Thousands of university lecturers and students from over 20 cities in France have marched in protest against President Sarkozy’s proposed education reforms. Strikers have been protesting against planned budget cuts which will threaten over a thousand jobs, changes to the way lecturers are trained, and a move to grant university presidents greater power over their staff’s careers. The proposed moves would also allow presidents to allocate more teaching hours to research.

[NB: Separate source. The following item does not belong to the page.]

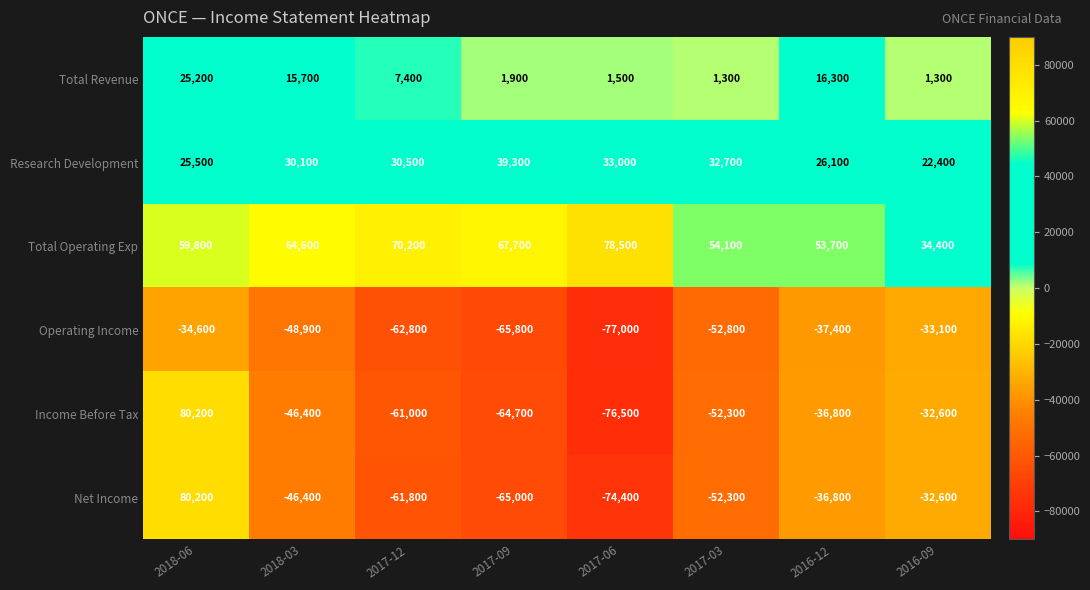

Rank the categories by Operating Income value from lowest to highest.

2017-06, 2017-09, 2017-12, 2017-03, 2018-03, 2016-12, 2018-06, 2016-09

The university protests followed a general strike on January 29th, which saw the mobilisation of 1.5 million people across France. The university protest in Paris gathered approximately 17,000 supporters and police in Strasbourg used tear gas on the crowd, some of whom were throwing projectiles.

Stéphane Tassel, of the National Union of Higher Education, said: “We are profoundly angry with what’s going on. It’s like coping with a disease. We went through denial and despair, now we’re angry”.

The protests over university reforms are part of wider dissatisfaction with President Sarkozy’s €26 billion economic stimulus plan, which appears to favour management over employees. “The movement which is shaking up French universities could provide the spark that ignites the explosion,” predicted an editorial in Liberation newspaper.

Trade unions have announced their intention to stage another ‘day of action’ on March 19th if they are not satisfied with negotiations scheduled to start at the Élysée Palace on February 18th.